First Interstate Hires S&P to Help Sell Enhanced 401(k) Program

First Interstate Bancorp has signed up with Standard & Poor's Corp. for help in selling a new retirement savings service.

Dubbed Choice Master, the new service is a full 401(k) plan - including back-office administration and investments - that companies can make available as a benefit to their employees.

Los Angeles-based First Interstate isn't new to selling 401(k) services. But the new Choice Master service, which became available this month, is much more robust than the 401(k) services that the $53.5 billion-asset banking company previously sold.

For instance, the new Choice Master service allows companies to pick mutual funds from as many as 14 families as investment options for their employees. The fund families available include First Interstate's West Core Funds and Pacifica Funds as well as the Dreyfus, Fidelity, and Invesco families.

Previously, First Interstate's 401(k) services offered only the company's own mutual funds as investments.

S&P's role in Choice Master is to help companies choose the mutual funds they will include in their 401(k) plans.

"This is a chance for us to leapfrog into the retirement business," said Allen D. Brown, a First Interstate executive vice president in Houston responsible for marketing Choice Master.

"We had a number of plans before that were competitive but not cutting edge."

S&P will be helping First Interstate's clients by compiling a list of the five best-performing mutual funds in each of the 12 investment categories from among the 200 funds available through Choice Master. The funds are rated on five-year performance.

Under such programs, S&P also helps employers put together "baskets" of mutual funds to include in their plans.

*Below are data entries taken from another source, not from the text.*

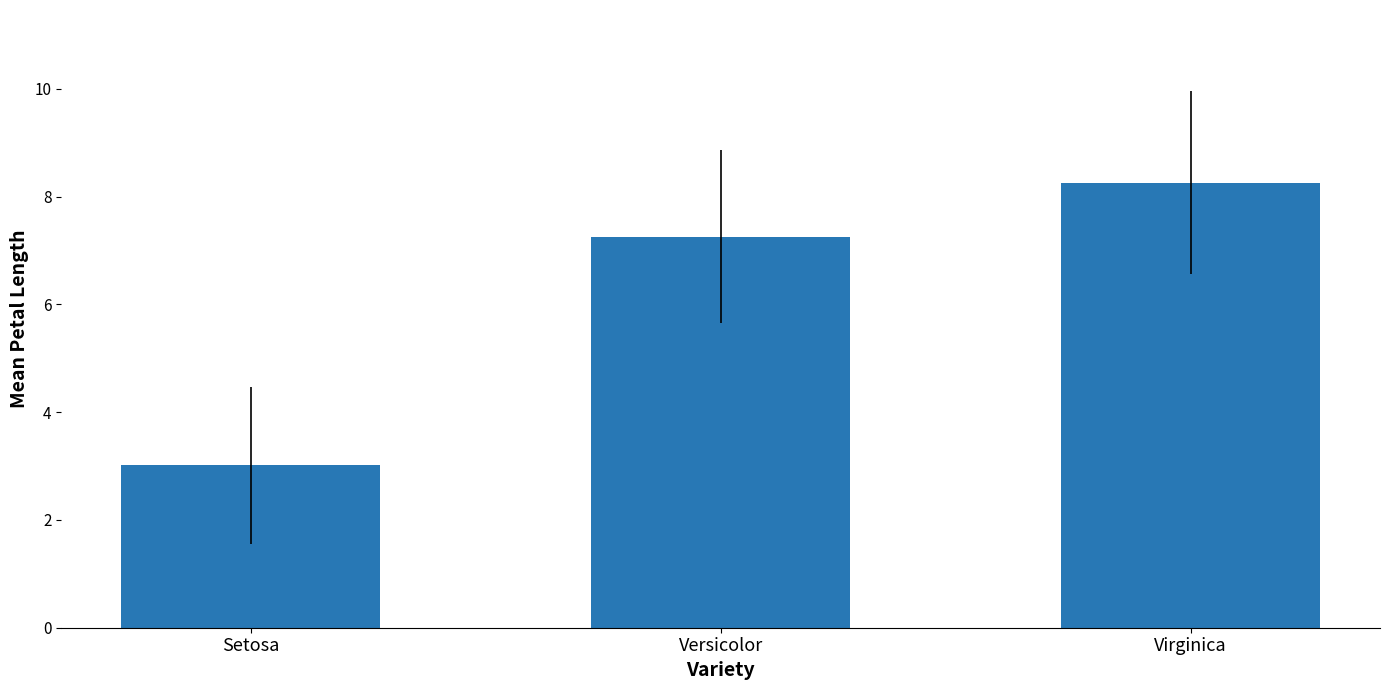

At which label is the value closest to 5?

Setosa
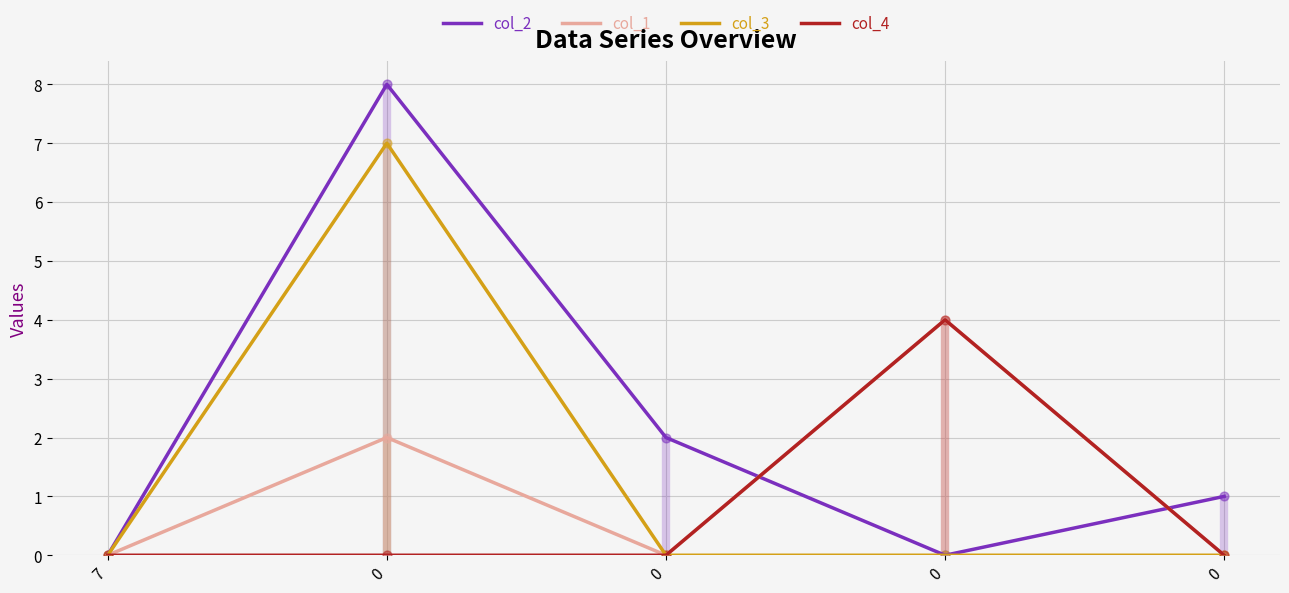

At how many categories does at least one series exceed 6?

1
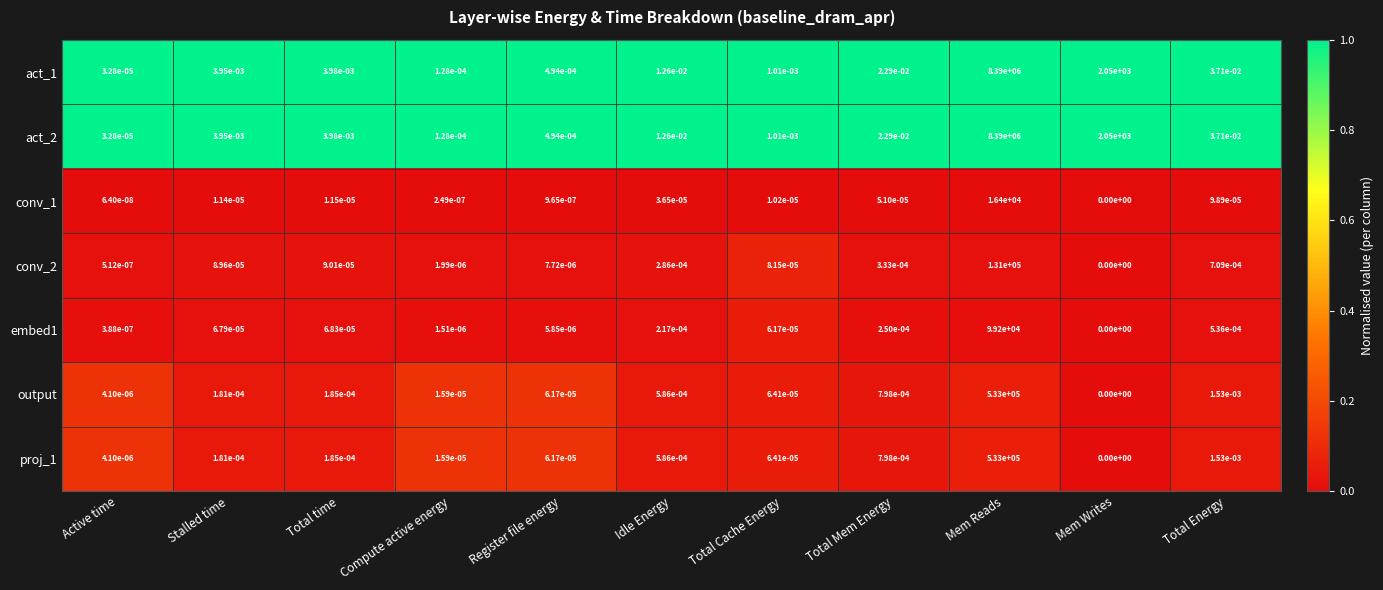

Is it true that act_2 equals 1010.2 at Mem Writes?

False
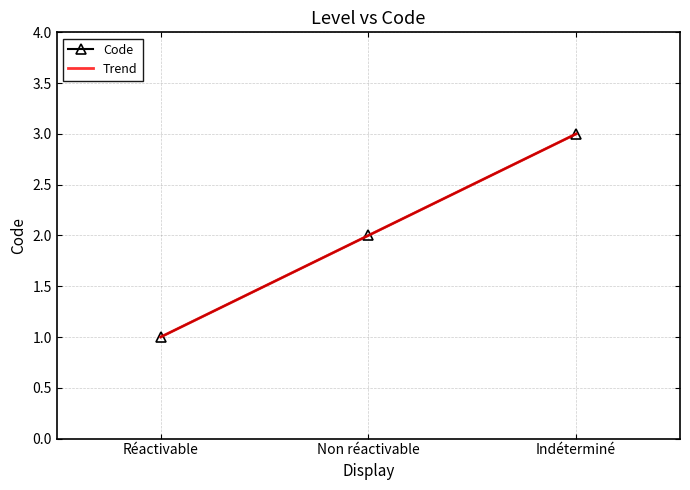

What is the minimum value shown in the chart?

1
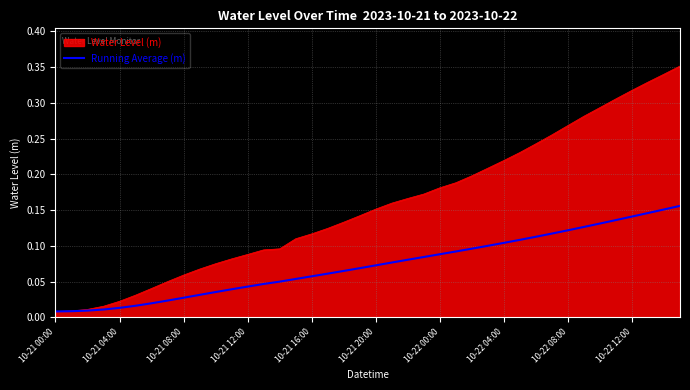

List the series in order of their peak value, highest first.

Water Level (m), Running Average (m)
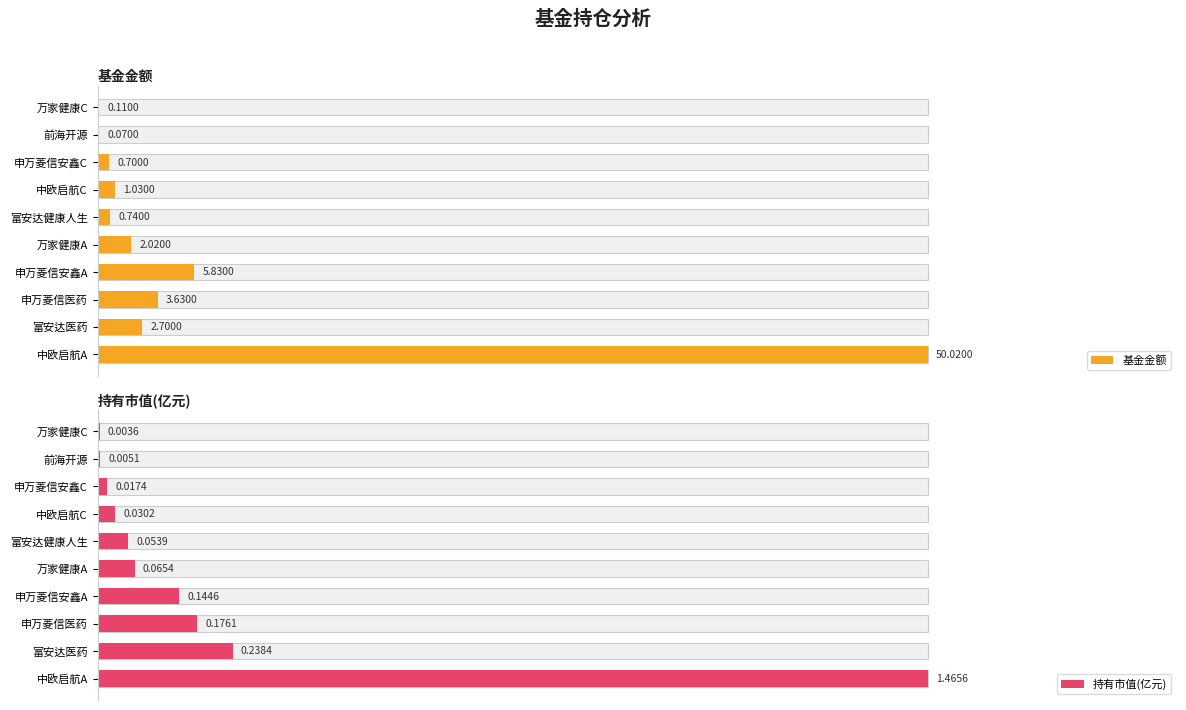

Which series has the largest range (max minus min)?

基金金额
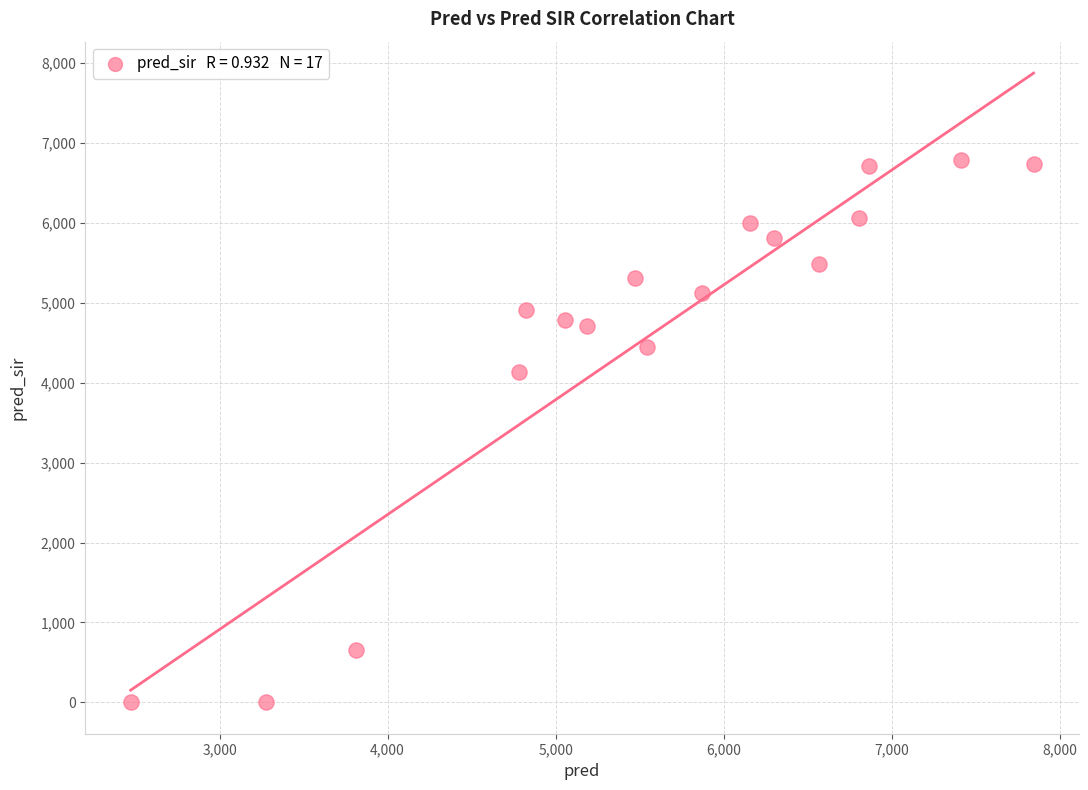

What is the range of X values (max minus min)?

5372.2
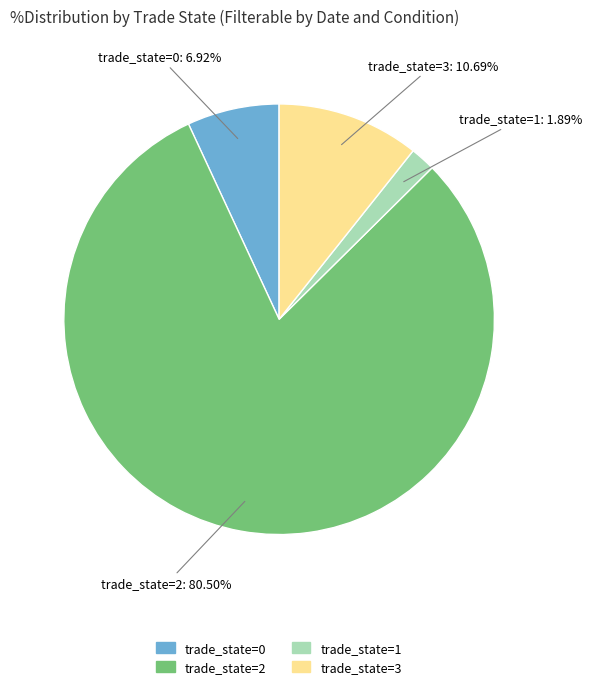

Which slice is the smallest?

trade_state=1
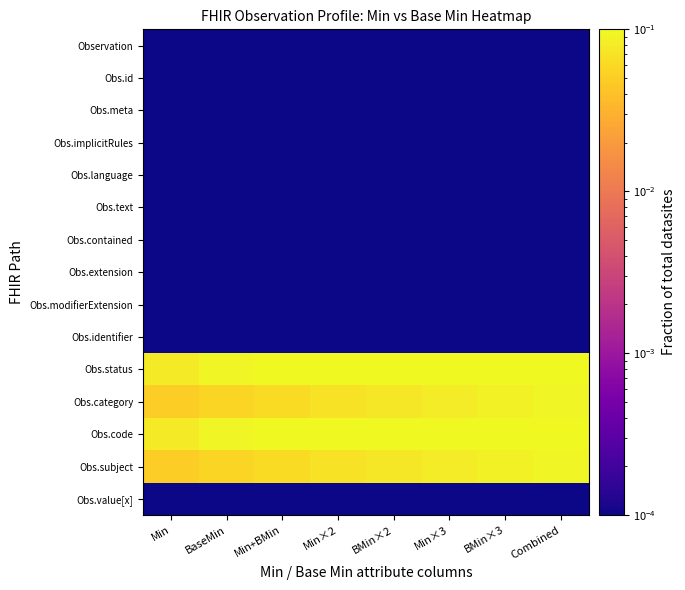

What is the greatest value displayed?

0.2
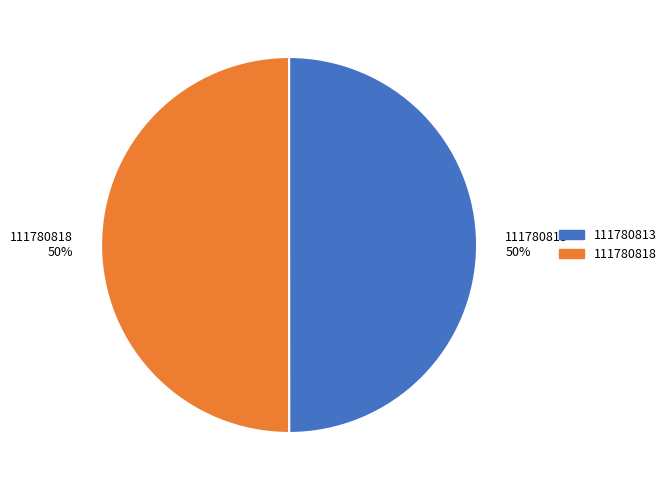

Approximately how many times larger is the value at 111780818 compared to 111780813?

1.0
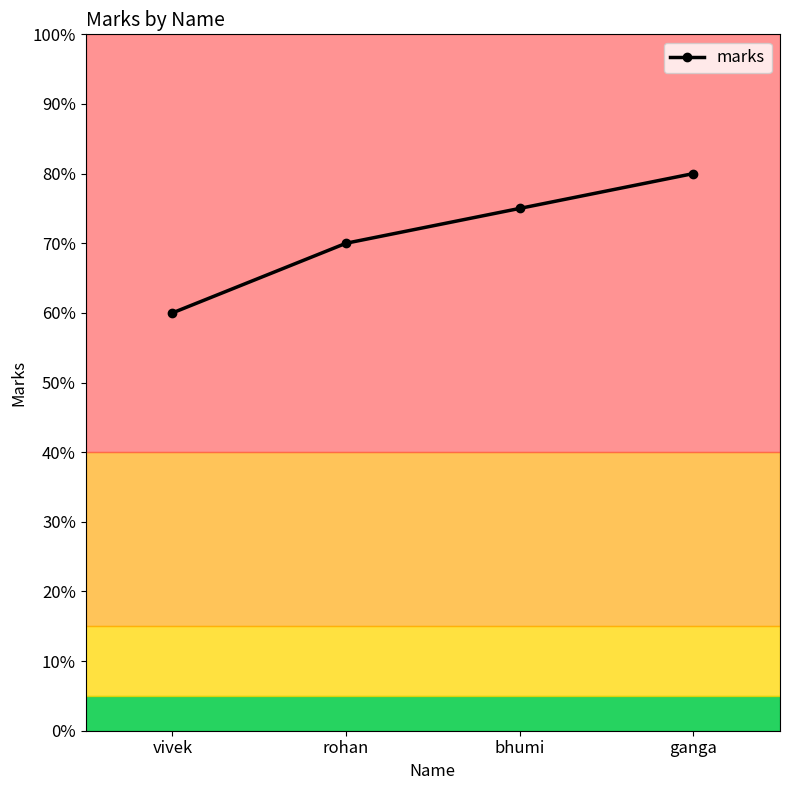

Does the chart have visible grid lines?

No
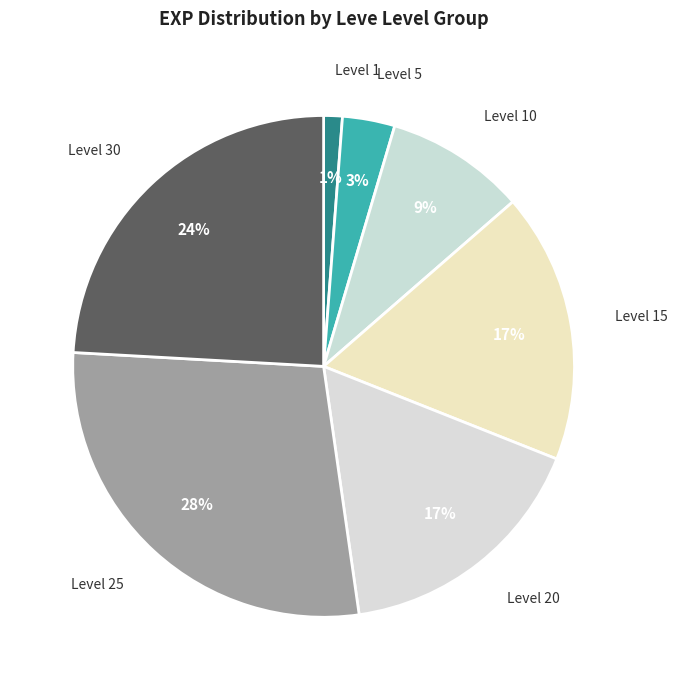

Combined, do Level 30 and Level 10 account for over 50%?

No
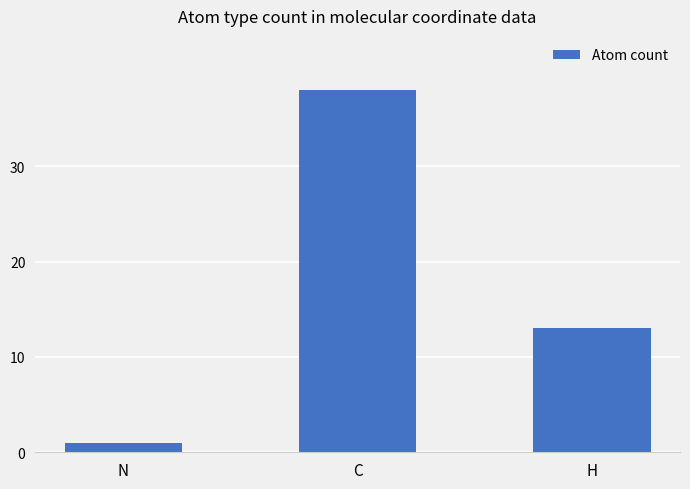

At which category does the chart reach its minimum across all series?

N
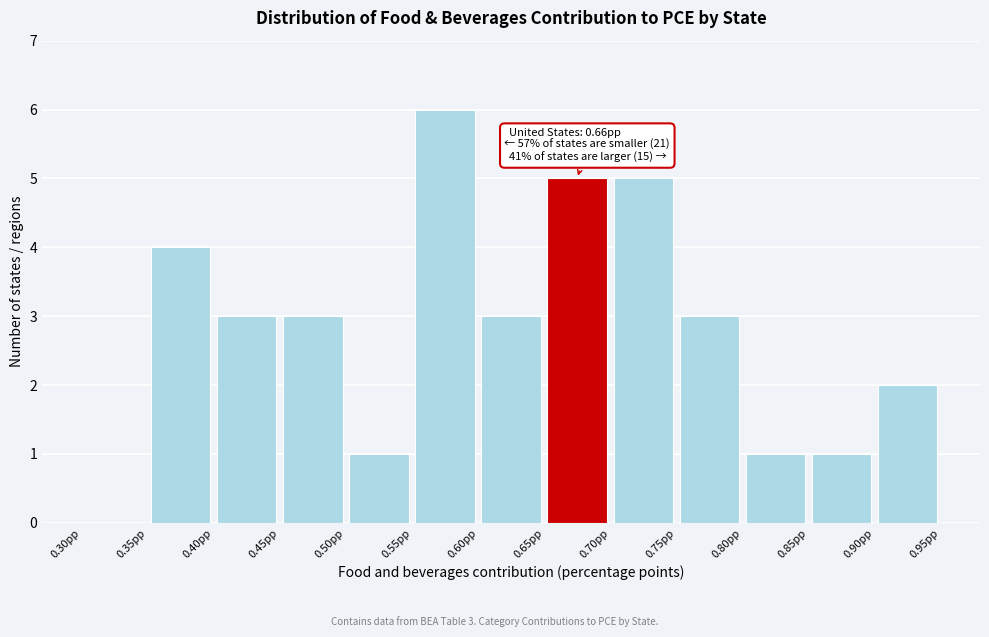

Which range on the x-axis has the tallest bar?

0.55 to 0.60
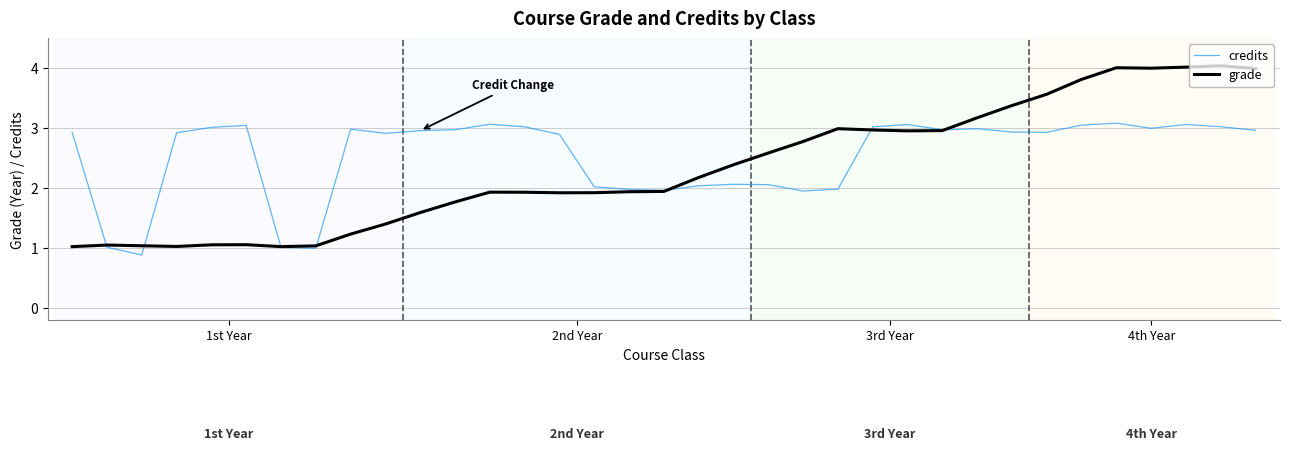

Count the number of data series in this chart.

2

This role is said to be vital, given that corporate sponsors of Choice Master retirement plans have so many funds from which to choose.

"People were coming up to the banks and saying, 'We love your choice of funds, but I don't know what to pick,"' said Harold Westervelt, a regional manager for S&P in San Francisco.

"We step in to make sense of it all," he added.

First Interstate isn't the only bank getting S&P's help with a 401(k) service. First Fidelity Bancorp, in Lawrenceville, N.J., also recently tapped S&P to help its clients choose mutual funds for the bank's 401(k) service.

In so doing, both banking companies are hoping to pick up a bigger share of a booming market.

Assets in 401(k) accounts totalled $490 billion in 1993 and should reach $1 trillion by 1999, according to Access Research, Windsor, Conn. Much of the growth is expected to come from small and midsize companies with as many as 1,000 employees - the target market for Choice Master.

According to Access, banks hold only about 27% of 401(k) assets. But their share is expected to grow rapidly as more banks market the plans harder.

Mr. Brown acknowledged that competition among sellers of 401(k) services is fierce. Banks, in particular, face tough competition from mutual fund and insurance companies, which handle most of the pension and 401(k) market. Mr. Brown said he hopes that teaming up with S&P will give the First Interstate an edge.